アート哲学・糸崎公朗blog3.2

写真家・美術家の糸崎公朗がアートと哲学について語ります

現象と写真

写真は自分の外部世界を写すものだと思っていましたが違いました。現象学的に捉えれば、素朴な感覚で外部世界と思えるものは、自分の内面に生じた《現象》だからです。ですから写真は自分の内部に生じた《現象》を写すもので、だから写真にはそれを撮った人の内面が現れているのです。

写真には、その人が自らの内面をどう見ているか?ということが現れています。或いはまた、その人は自分の内面の何を見落としているのか?何から目を背けているのか?も現れます。写真にはその人の見ているものと、見ていないものが、同時に写されています。

複雑な人の写真には複雑なものが写り、単純な人の写真には単純なものが写っています。世界を構造的に捉える人の写真には構造が写り、世界を表層的に捉える人の写真には表層が写っています。事物を関係性で捉える人の写真には関係が写り、事物を個別に捉える人の写真には個別のものが単体で写っています。

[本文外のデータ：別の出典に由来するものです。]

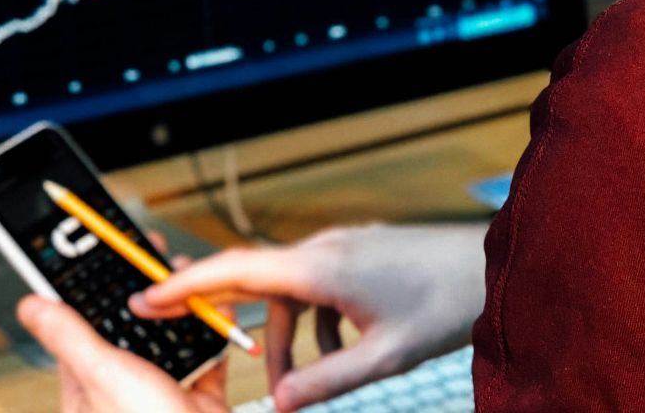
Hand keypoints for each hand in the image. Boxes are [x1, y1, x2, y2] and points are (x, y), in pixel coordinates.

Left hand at [20, 235, 227, 412]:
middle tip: (152, 255)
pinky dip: (214, 333)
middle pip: (129, 325)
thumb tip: (30, 306)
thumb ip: (70, 337)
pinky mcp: (197, 399)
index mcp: (88, 386)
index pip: (81, 324)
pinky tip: (217, 311)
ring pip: (169, 337)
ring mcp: (160, 393)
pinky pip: (206, 357)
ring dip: (180, 306)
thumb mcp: (103, 376)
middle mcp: (123, 388)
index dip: (92, 286)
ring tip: (188, 278)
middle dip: (143, 290)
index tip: (101, 252)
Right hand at [127, 224, 486, 412]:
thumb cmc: (447, 304)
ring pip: (294, 291)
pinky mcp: (364, 252)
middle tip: (215, 355)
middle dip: (239, 323)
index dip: (187, 286)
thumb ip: (326, 381)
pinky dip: (318, 322)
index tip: (146, 298)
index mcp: (322, 267)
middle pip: (261, 285)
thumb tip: (277, 404)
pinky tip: (344, 353)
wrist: (498, 267)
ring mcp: (346, 246)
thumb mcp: (383, 357)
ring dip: (290, 337)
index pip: (237, 272)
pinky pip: (321, 286)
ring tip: (302, 384)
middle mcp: (327, 248)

世界を自明的に捉える人の写真には自明性が写っています。実に、私はそのような自明性へのアンチテーゼとして、フォトモの手法を開発したのでした。しかし私は私の自明性に囚われており、そのような不徹底が私のフォトモには現れていたと言えます。

以前、友人の写真家が「自分の内面を撮っている」と言ったのに対し、私は「そんなのは気のせいに違いない」などと思ったのですが、今なら自分の間違いを訂正することが出来ます。写真家に限らず、人間に見えているのは外部世界ではなく、自分の内部に生じた《現象》なのです。

世界とは自分の鏡です。人は外部世界に向き合っていると思い込みながら、その実自分の向き合っているのです。他人も自分の鏡です。人は自分とは異なる他人と向き合っていると思い込みながら、その実自分の鏡を見ているのです。ですから写真家が何を撮ろうとも、そこには隠し様のない「自分」が写ります。

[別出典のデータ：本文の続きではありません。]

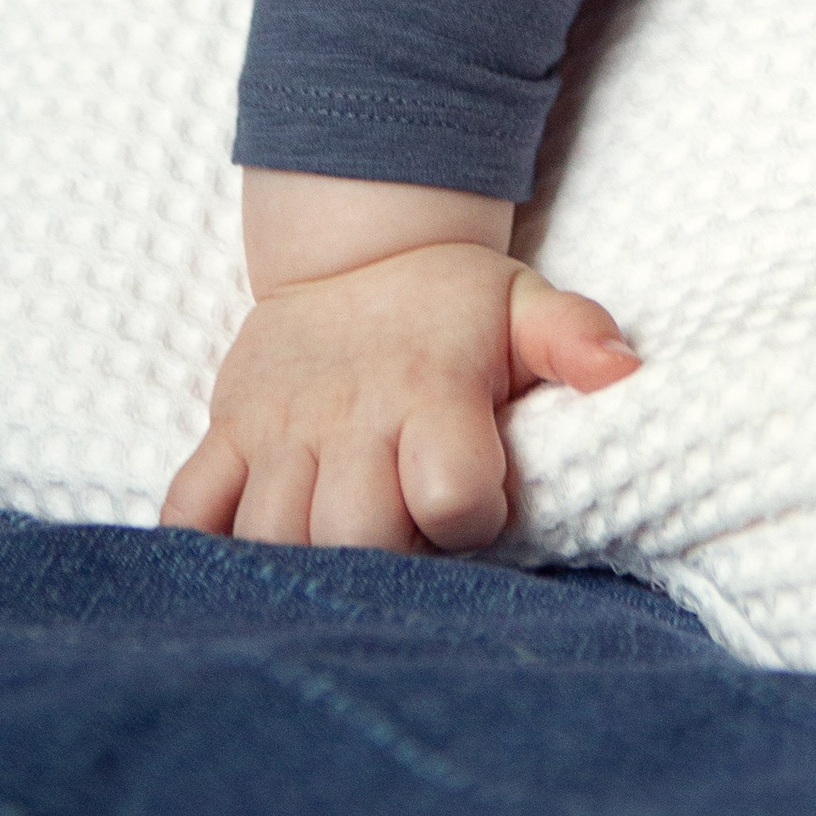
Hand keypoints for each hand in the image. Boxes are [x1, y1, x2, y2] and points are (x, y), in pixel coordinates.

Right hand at [160, 238, 636, 551]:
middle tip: (406, 543)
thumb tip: (626, 371)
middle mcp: (350, 417)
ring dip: (304, 565)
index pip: (450, 492)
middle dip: (386, 560)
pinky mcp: (226, 431)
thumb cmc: (453, 306)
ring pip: (271, 535)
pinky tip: (241, 563)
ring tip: (341, 554)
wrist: (355, 251)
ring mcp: (279, 428)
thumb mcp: (525, 304)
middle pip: (354, 534)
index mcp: (431, 392)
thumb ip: (575, 337)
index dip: (472, 518)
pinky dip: (203, 547)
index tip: (478, 508)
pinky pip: (189, 508)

問題は人が、写真家が、何を見て何を見通すかということです。あるいは何を見落とし、何から目を背けているかです。人は外部世界を見ているつもりで内面の《現象》と向き合ってます。そして《現象》は、無限の空間と無限の時間を持つ世界として、また自分とは異なる人格を持つ他者として、現象しているのです。

写真家の写真には、写真家が自分自身をどう見ているか?が現れています。写真の遠近感とはその意味です。遠近感とは写真より以前に、写真を撮る人の内部世界にあるのです。薄っぺらい遠近感を生きる人の写真は薄っぺらに、深い遠近感を生きる人の写真には深い遠近感が写ります。

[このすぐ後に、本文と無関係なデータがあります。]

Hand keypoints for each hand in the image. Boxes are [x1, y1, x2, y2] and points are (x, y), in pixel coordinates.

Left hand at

小説家は小説の文法をマスターし、哲学者は哲学の文法をマスターし、写真家は写真の文法をマスターしています。文法をマスターすることで表現が可能となりますが、文法とは自分の認識として現象した世界を読み解く文法であり、自分自身を読み説く文法です。

カメラのシャッターを押せば写真は撮れますが、どのようなかたちであれ写真の文法を知らなければ何も写りません。写真の文法がない人の写真には「その人には何も見えていない」と言うことが写っているのです。素人の写真が「何を写そうとしてるのか分からない」とよく言われるのはそのことです。

ある特定の文法しか知らない写真家の写真は単調です。その人は、そのように単調に世界を見て、それが写真にもよく現れるのです。ある特定の文法を自明的に捉える写真家の写真は自明性が強いのです。自明性に疑いを持つ写真家の写真には、哲学的要素を持って人々に語りかけます。

写真家の写真はそれぞれの仕方で人々に語りかけますが、人々の反応もそれぞれです。自明的に生きる人は自明的な語りかけに反応し、自明性を疑う語りかけには同様の問題を共有した人が反応します。写真家のニッチ(生態的地位)は、人々の生態にそれぞれ対応しています。

リー・フリードランダーのウィキペディアにあった記述です。

フリードランダーが写真界に留まらず20世紀のアーティストとして最も重要な人物の一人である
その歴史的意義として指摘されるのは、それまでアメリカの風景をフリードランダーのようなやり方で表象したアーティストは存在しなかった

 

日本のカメラ技術は、欧米で開発された技術の模倣から始まり、やがて世界最高水準にまで達し、主流を占めるまでになりました。日本の技術は言わばカメラの歴史に参与し先導する立場にあります。一方で日本の写真家の写真は、写真や美術の歴史にどのように参与してるでしょうか?